Stored dataset items:
== Segment start ==

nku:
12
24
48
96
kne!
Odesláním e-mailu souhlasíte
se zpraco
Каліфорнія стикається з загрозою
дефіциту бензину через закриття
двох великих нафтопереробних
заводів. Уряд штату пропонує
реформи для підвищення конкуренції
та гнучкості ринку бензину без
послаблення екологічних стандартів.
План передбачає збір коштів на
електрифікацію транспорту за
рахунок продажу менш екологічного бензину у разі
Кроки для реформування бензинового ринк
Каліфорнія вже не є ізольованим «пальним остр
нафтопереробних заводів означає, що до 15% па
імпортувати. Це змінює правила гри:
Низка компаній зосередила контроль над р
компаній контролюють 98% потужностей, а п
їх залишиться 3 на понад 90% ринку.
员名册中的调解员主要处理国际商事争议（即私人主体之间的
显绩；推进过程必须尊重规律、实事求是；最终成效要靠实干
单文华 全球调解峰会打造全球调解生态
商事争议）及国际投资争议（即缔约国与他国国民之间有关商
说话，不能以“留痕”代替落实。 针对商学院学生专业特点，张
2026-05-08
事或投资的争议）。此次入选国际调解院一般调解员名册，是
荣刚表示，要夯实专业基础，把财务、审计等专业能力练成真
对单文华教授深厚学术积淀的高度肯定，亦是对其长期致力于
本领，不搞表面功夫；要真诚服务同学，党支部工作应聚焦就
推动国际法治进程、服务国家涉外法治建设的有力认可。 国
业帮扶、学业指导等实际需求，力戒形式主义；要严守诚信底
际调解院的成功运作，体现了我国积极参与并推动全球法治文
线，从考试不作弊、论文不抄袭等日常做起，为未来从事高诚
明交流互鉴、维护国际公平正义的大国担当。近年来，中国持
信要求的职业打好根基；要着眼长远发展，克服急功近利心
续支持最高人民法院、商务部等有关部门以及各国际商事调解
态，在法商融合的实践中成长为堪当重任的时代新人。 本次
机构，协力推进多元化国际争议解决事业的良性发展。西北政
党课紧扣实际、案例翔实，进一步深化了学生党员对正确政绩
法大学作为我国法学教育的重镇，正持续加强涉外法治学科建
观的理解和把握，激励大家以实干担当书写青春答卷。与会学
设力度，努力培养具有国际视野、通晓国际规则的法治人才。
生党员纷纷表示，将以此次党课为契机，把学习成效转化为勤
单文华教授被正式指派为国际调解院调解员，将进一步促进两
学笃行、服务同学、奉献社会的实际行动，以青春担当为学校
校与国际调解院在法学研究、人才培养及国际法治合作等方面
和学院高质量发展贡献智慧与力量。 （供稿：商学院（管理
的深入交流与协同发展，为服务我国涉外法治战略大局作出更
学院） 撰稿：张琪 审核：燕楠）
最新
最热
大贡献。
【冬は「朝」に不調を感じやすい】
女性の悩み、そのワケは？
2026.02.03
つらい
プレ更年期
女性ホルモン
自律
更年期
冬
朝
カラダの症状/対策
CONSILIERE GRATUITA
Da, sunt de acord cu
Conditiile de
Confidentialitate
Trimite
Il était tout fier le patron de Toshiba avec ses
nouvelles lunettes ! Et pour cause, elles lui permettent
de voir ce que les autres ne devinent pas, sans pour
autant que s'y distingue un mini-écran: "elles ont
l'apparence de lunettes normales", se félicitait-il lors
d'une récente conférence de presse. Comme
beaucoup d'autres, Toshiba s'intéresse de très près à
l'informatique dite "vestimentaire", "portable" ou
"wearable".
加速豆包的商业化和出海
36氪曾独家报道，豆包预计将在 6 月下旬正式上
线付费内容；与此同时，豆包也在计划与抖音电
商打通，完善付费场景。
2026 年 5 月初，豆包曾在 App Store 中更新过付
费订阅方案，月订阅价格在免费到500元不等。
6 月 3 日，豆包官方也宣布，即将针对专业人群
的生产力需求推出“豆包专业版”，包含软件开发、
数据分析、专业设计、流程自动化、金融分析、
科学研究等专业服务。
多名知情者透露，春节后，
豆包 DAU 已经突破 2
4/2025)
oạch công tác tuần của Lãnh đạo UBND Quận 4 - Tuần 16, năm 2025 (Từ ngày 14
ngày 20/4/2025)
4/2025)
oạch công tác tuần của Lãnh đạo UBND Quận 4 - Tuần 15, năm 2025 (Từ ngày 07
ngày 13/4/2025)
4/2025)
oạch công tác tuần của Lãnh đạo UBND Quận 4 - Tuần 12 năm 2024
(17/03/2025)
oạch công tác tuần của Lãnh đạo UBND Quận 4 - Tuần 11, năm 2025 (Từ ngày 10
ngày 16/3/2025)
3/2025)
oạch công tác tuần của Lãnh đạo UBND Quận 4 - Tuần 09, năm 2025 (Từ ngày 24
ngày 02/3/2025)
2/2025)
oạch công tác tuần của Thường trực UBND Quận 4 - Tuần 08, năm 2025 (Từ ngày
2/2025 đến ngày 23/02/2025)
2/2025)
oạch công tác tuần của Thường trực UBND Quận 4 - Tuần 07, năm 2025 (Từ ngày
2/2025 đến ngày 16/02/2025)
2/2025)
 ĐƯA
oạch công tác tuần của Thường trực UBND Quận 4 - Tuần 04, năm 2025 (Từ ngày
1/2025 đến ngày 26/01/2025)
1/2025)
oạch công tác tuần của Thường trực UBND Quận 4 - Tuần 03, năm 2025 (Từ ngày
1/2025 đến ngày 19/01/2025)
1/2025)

== Segment end ==

## Directions
Write out the entries in full, exactly as given.

## Answer for the task
nku:
12
24
48
96
kne!
Odesláním e-mailu souhlasíte
se zpraco
Каліфорнія стикається з загрозою
дефіциту бензину через закриття
двох великих нафтопереробних
заводів. Уряд штату пропонує
реформи для підвищення конкуренції
та гнучкості ринку бензину без
послаблення екологічних стандартів.
План передбачає збір коштів на
електрифікацію транспорту за
рахунок продажу менш екологічного бензину у разі
Кроки для реформування бензинового ринк
Каліфорнія вже не є ізольованим «пальним остр
нафтопереробних заводів означає, що до 15% па
імпортувати. Це змінює правила гри:
Низка компаній зосередила контроль над р
компаній контролюють 98% потужностей, а п
їх залишиться 3 на понад 90% ринку.
员名册中的调解员主要处理国际商事争议（即私人主体之间的
显绩；推进过程必须尊重规律、实事求是；最终成效要靠实干
单文华 全球调解峰会打造全球调解生态
商事争议）及国际投资争议（即缔约国与他国国民之间有关商
说话，不能以“留痕”代替落实。 针对商学院学生专业特点，张
2026-05-08
事或投资的争议）。此次入选国际调解院一般调解员名册，是
荣刚表示，要夯实专业基础，把财务、审计等专业能力练成真
对单文华教授深厚学术积淀的高度肯定，亦是对其长期致力于
本领，不搞表面功夫；要真诚服务同学，党支部工作应聚焦就
推动国际法治进程、服务国家涉外法治建设的有力认可。 国
业帮扶、学业指导等实际需求，力戒形式主义；要严守诚信底
际调解院的成功运作，体现了我国积极参与并推动全球法治文
线，从考试不作弊、论文不抄袭等日常做起，为未来从事高诚
明交流互鉴、维护国际公平正义的大国担当。近年来，中国持
信要求的职业打好根基；要着眼长远发展，克服急功近利心
续支持最高人民法院、商务部等有关部门以及各国际商事调解
态，在法商融合的实践中成长为堪当重任的时代新人。 本次
机构，协力推进多元化国际争议解决事业的良性发展。西北政
党课紧扣实际、案例翔实，进一步深化了学生党员对正确政绩
法大学作为我国法学教育的重镇，正持续加强涉外法治学科建
观的理解和把握，激励大家以实干担当书写青春答卷。与会学
设力度，努力培养具有国际视野、通晓国际规则的法治人才。
生党员纷纷表示，将以此次党课为契机，把学习成效转化为勤
单文华教授被正式指派为国际调解院调解员，将进一步促进两
学笃行、服务同学、奉献社会的实际行动，以青春担当为学校
校与国际调解院在法学研究、人才培养及国际法治合作等方面
和学院高质量发展贡献智慧与力量。 （供稿：商学院（管理
的深入交流与协同发展，为服务我国涉外法治战略大局作出更
学院） 撰稿：张琪 审核：燕楠）
最新
最热
大贡献。
【冬は「朝」に不調を感じやすい】
女性の悩み、そのワケは？
2026.02.03
つらい
プレ更年期
女性ホルモン
自律
更年期
冬
朝
カラダの症状/対策
CONSILIERE GRATUITA
Da, sunt de acord cu
Conditiile de
Confidentialitate
Trimite
Il était tout fier le patron de Toshiba avec ses
nouvelles lunettes ! Et pour cause, elles lui permettent
de voir ce que les autres ne devinent pas, sans pour
autant que s'y distingue un mini-écran: "elles ont
l'apparence de lunettes normales", se félicitait-il lors
d'une récente conférence de presse. Comme
beaucoup d'autres, Toshiba s'intéresse de très près à
l'informatique dite "vestimentaire", "portable" ou
"wearable".
加速豆包的商业化和出海
36氪曾独家报道，豆包预计将在 6 月下旬正式上
线付费内容；与此同时，豆包也在计划与抖音电
商打通，完善付费场景。
2026 年 5 月初，豆包曾在 App Store 中更新过付
费订阅方案，月订阅价格在免费到500元不等。
6 月 3 日，豆包官方也宣布，即将针对专业人群
的生产力需求推出“豆包专业版”，包含软件开发、
数据分析、专业设计、流程自动化、金融分析、
科学研究等专业服务。
多名知情者透露，春节后，
豆包 DAU 已经突破 2
4/2025)
oạch công tác tuần của Lãnh đạo UBND Quận 4 - Tuần 16, năm 2025 (Từ ngày 14
ngày 20/4/2025)
4/2025)
oạch công tác tuần của Lãnh đạo UBND Quận 4 - Tuần 15, năm 2025 (Từ ngày 07
ngày 13/4/2025)
4/2025)
oạch công tác tuần của Lãnh đạo UBND Quận 4 - Tuần 12 năm 2024
(17/03/2025)
oạch công tác tuần của Lãnh đạo UBND Quận 4 - Tuần 11, năm 2025 (Từ ngày 10
ngày 16/3/2025)
3/2025)
oạch công tác tuần của Lãnh đạo UBND Quận 4 - Tuần 09, năm 2025 (Từ ngày 24
ngày 02/3/2025)
2/2025)
oạch công tác tuần của Thường trực UBND Quận 4 - Tuần 08, năm 2025 (Từ ngày
2/2025 đến ngày 23/02/2025)
2/2025)
oạch công tác tuần của Thường trực UBND Quận 4 - Tuần 07, năm 2025 (Từ ngày
2/2025 đến ngày 16/02/2025)
2/2025)
 ĐƯA
oạch công tác tuần của Thường trực UBND Quận 4 - Tuần 04, năm 2025 (Từ ngày
1/2025 đến ngày 26/01/2025)
1/2025)
oạch công tác tuần của Thường trực UBND Quận 4 - Tuần 03, năm 2025 (Từ ngày
1/2025 đến ngày 19/01/2025)
1/2025)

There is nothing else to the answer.